How to make scikit-learn's columnTransformer automatically drop extra columns?-CodePudding

Good Day, I googled this without luck. It seems like it's possible, but I might be reading the API wrong. How can I have scikit-learn automatically drop the extra columns in my pandas dataframe, on my testing data, instead of explicitly having to drop those columns?

I am currently running Python 3.6 in my environment and v 0.24.2 of sklearn.

To show this with an example here's the code:

from sklearn.compose import ColumnTransformer
from sklearn.preprocessing import OneHotEncoder
from sklearn.preprocessing import MinMaxScaler

import pandas as pd

from random import randint
from random import choice
import random

random.seed(42)

df = pd.DataFrame({
    'cont_A': [randint(1,10) for _ in range(10)], 
    'cont_B': [randint(-20,20) for _ in range(10)],
    'cat_A': [choice('ABC') for _ in range(10)],
    'cat_B': [choice('XYZ') for _ in range(10)],
})

This will create a dataframe with two categorical columns and two continuous columns.

t = [
    ('cat', OneHotEncoder(), ['cat_A', 'cat_B']),
    ('nums', MinMaxScaler(), ['cont_A', 'cont_B'])
]

columnTransformer = ColumnTransformer(t, remainder='drop')
X_train = columnTransformer.fit_transform(df)
X_train

We can fit-transform our columnTransformer on our initial training data. Now let's say we generate our testing or input data before we want to run our model.

df_test = pd.DataFrame({
    'cont_A': [randint(2,9) for _ in range(3)], 
    'cont_B': [randint(-19,19) for _ in range(3)],
    'cat_A': [choice('ABC') for _ in range(3)],
    'cat_B': [choice('XYZ') for _ in range(3)],
    'extra_A': [randint(1,5) for _ in range(3)], 
    'extra_B': [randint(1,5) for _ in range(3)], 
    'extra_C': [randint(1,5) for _ in range(3)], 
})

This testing dataframe has 3 extra columns that are not of value to us. I want the columnTransformer to automatically drop them and process the remaining (if this is possible) without having to explicitly drop them.

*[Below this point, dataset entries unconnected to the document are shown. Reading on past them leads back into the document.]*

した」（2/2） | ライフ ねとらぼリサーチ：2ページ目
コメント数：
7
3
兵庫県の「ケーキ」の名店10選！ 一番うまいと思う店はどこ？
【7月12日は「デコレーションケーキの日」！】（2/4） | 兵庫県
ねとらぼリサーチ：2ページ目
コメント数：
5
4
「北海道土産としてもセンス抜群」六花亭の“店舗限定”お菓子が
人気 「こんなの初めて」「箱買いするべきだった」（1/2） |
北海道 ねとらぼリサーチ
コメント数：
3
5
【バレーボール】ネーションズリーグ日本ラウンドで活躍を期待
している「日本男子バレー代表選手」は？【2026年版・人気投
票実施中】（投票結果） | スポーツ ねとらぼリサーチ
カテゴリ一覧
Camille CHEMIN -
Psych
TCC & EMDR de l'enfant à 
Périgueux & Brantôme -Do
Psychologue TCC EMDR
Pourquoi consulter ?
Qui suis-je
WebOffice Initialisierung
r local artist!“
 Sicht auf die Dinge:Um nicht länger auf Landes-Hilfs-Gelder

If I run the columnTransformer on this data:

LST = columnTransformer.transform(df_test)

It will cause an error:

ValueError: X has 7 features, but ColumnTransformer is expecting 4 features as input.

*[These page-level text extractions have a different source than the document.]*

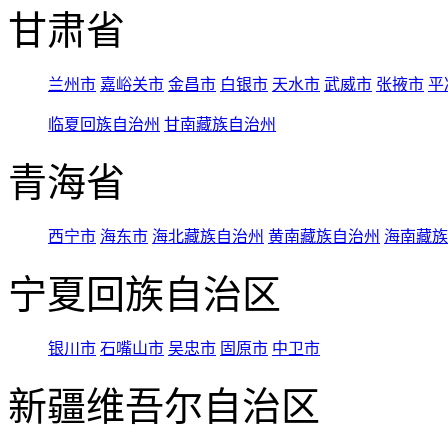
甘肃省
兰州市
嘉峪关市
金昌市
白银市
天水市
武威市
张掖市
平
临夏回族自治州
甘南藏族自治州
青海省
西宁市
海东市
海北藏族自治州
黄南藏族自治州
海南藏族
宁夏回族自治区
银川市
石嘴山市
吴忠市
固原市
中卫市
新疆维吾尔自治区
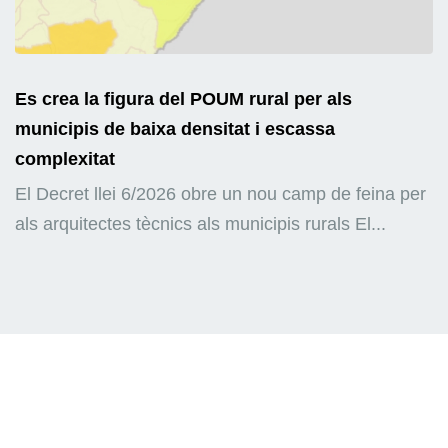
Es crea la figura del POUM rural per als
municipis de baixa densitat i escassa
complexitat
El Decret llei 6/2026 obre un nou camp de feina per
als arquitectes tècnics als municipis rurals El...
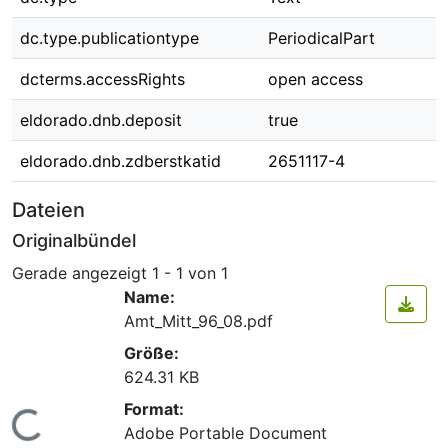
dc.type.publicationtype
PeriodicalPart
dcterms.accessRights
open access
eldorado.dnb.deposit
true
eldorado.dnb.zdberstkatid
2651117-4
Dateien
Originalbündel
Gerade angezeigt
1 - 1 von 1
Name:
Amt_Mitt_96_08.pdf
Größe:
624.31 KB
Format:
Lade...
Adobe Portable Document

However, if I explicitly drop those columns, it will run. I thought defining the remainder='drop' would have addressed this issue but it does not seem to help:

df_test_dropped = df_test.drop(['extra_A', 'extra_B', 'extra_C'], axis=1)
LST = columnTransformer.transform(df_test_dropped)

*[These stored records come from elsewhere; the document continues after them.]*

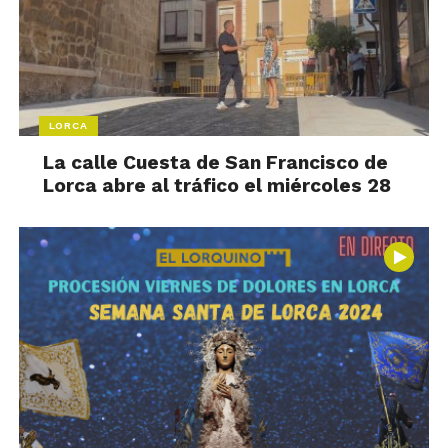
LORCA
La calle Cuesta de San Francisco de
Lorca abre al tráfico el miércoles 28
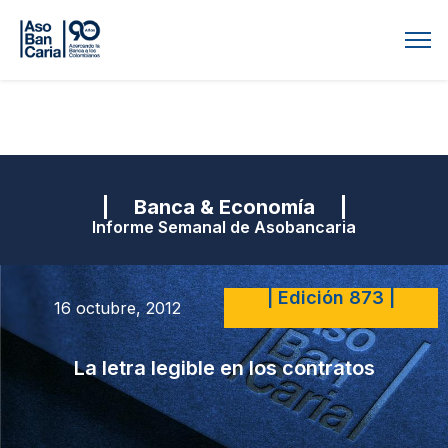
| Banca & Economía |
Informe Semanal de Asobancaria
| Edición 873 |
16 octubre, 2012
La letra legible en los contratos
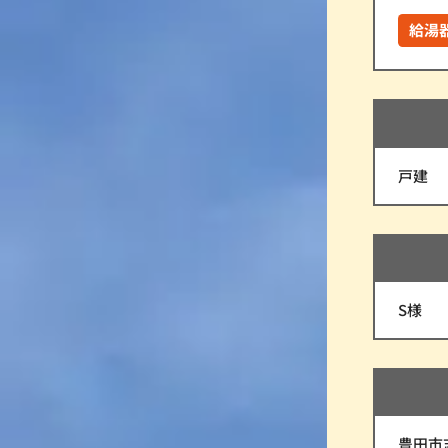
給湯
戸建
S様
豊田市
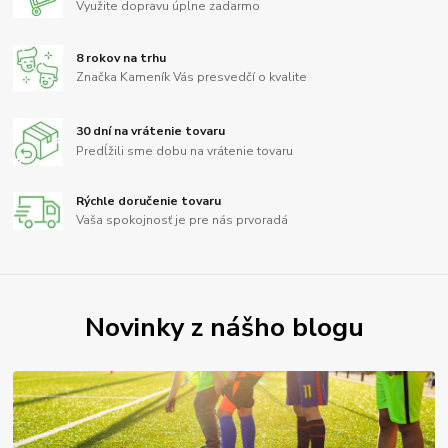
Využite dopravu úplne zadarmo
8 rokov na trhu
Značka Kameník Vás presvedčí o kvalite
30 dní na vrátenie tovaru
Predĺžili sme dobu na vrátenie tovaru
Rýchle doručenie tovaru
Vaša spokojnosť je pre nás prvoradá
Novinky z nášho blogu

How can I (if it's even possible) have columnTransformer automatically drop non-relevant columns (instead of having to explicitly drop them)?

CodePudding user response：

remainder='drop' tells the transformer to drop columns in the training set that don't fit into any of the transformers. It doesn't say to ignore additional columns in a test set, and there is currently no way to accomplish that: all estimators expect to receive inputs in the same format at fitting and transform/prediction.

CodePudding user response：

In this line

columnTransformer = ColumnTransformer(t, remainder='drop')

the kwarg remainder=drop is already dropping the columns not specified by the list of transformers t.